■ Текст для чтения:
По замечанию В.Н. Топорова: «В мифопоэтическом хронотопе время сгущается и становится формой пространства (оно "спациализируется" и тем самым как бы выводится вовне, откладывается, экстенсифицируется), его новым ("четвёртым") измерением»[13, с.235]. Пространство же бала, напротив, "заражается" внутренне-интенсивными свойствами времени, втягивается в его движение, становится неотъемлемо укоренённым в разворачивающемся во времени мифе. Поэтому становится возможным немного задержать «праздничную ночь» [3, с.395].
Неоднократно упомянут в обеих сюжетных линиях полдень. Он также, как пишут И. Белобровцева и С. Кульюс, «связан если не с действиями дьявола и его свиты, то, по меньшей мере, с вмешательством некой высшей силы» [2, с.56]. «А дело тем временем шло к полудню, когда должна была открыться касса» Варьете после «странного скандального сеанса» [3, с.294]. Маргарита спускалась в подвальчик мастера, «когда приходил её час и стрелка показывала полдень» [3, с.250]. В день вещего сна, когда впервые за последние полгода героине снится мастер, «Маргарита проснулась около полудня» [3, с.323].
Ещё одна часто используемая Булгаковым временная точка – закат солнца. В мифопоэтической традиции эта граница дня и ночи, ежесуточный уход солнца – «роковой час», «та временная точка, где силы хаоса, неопределённости начинают получать преобладание»[2, с.57]. «Однажды весною, в час небывало жаркого заката, в Москве, на Патриарших прудах появились два гражданина» [3, с.123]. Именно этот «роковой час», с которого начинает разворачиваться действие романа, исполняет роль временного кода. На закате солнца Воланд покидает «нехорошую квартиру»: «Мессир! Суббота. Солнце склоняется. Нам пора» [3, с.444]. «На закате солнца высоко над городом» [3, с.457] Воланд беседует с Левием Матвеем. Одновременно с этим «на закате солнца» [3, с.463] происходит разговор мастера и Маргариты, когда к ним является Азазелло. В тот же субботний вечер герои покидают «город с ломаным солнцем, сверкающим в тысячах окон, обращённых на запад…» [3, с.473].
Роман отчётливо демонстрирует нам единство синхронии и диахронии: мир сакрального не знает «Вчера», обеспечивая „принцип возвращения” (М.Элиаде), постоянную связь актуальной картины мира и золотого времени первотворения и перводействий, которые рассматриваются как прецедент. М.Элиаде отмечал, что «действия и предметы феноменального мира обретают реальность и материализуются только в случае причастности к трансцендентной действительности»[13, с.15].

■ Суть задания:
Какую временную точку, согласно тексту для чтения, мифопоэтическая традиция считает «роковым часом»?

Записи об элементах в рамках:
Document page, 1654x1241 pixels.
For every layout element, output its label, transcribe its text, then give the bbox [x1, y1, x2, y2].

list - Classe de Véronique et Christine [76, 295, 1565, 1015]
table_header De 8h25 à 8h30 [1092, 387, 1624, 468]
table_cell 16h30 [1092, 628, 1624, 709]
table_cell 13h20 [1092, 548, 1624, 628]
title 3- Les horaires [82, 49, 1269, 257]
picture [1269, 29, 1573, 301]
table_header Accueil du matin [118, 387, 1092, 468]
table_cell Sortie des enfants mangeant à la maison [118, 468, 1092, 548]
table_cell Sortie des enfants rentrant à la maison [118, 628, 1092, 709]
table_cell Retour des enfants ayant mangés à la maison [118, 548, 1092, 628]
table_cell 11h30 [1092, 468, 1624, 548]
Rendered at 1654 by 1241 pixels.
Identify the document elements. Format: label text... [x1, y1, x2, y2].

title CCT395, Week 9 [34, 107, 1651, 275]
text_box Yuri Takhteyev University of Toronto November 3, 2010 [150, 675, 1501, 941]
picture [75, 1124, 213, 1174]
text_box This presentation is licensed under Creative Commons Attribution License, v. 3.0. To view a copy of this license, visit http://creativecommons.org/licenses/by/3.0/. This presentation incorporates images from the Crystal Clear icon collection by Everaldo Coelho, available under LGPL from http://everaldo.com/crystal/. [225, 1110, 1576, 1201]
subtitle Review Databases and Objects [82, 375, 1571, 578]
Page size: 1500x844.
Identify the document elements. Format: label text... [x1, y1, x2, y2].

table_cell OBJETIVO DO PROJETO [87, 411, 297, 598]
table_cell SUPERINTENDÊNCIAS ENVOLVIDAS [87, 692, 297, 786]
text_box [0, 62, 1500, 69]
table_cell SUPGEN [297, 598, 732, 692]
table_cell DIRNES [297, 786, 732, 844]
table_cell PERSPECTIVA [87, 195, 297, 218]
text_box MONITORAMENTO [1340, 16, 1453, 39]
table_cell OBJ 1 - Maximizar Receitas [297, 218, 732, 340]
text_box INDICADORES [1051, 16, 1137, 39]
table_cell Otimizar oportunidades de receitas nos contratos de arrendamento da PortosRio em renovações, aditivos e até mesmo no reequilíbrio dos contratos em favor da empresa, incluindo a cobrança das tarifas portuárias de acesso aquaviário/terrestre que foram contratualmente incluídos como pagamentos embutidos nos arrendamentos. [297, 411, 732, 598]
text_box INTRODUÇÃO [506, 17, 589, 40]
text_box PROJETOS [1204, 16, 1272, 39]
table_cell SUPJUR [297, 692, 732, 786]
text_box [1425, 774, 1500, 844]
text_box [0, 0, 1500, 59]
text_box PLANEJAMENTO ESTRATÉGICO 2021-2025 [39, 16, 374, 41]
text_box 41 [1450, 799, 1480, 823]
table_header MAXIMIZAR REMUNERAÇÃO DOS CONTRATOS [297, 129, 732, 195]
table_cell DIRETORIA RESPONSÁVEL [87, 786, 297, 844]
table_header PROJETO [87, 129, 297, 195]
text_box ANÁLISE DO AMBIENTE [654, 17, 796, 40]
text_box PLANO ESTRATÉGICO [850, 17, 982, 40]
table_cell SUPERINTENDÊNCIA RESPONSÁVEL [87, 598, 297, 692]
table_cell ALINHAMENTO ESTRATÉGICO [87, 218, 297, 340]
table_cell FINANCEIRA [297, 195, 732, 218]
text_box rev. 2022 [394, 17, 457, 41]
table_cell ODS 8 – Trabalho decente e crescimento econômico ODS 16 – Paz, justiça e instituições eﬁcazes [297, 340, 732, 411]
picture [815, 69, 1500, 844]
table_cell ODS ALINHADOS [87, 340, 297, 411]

■ Ответ к заданию:
Закат солнца, то есть границу дня и ночи, ежесуточный уход солнца.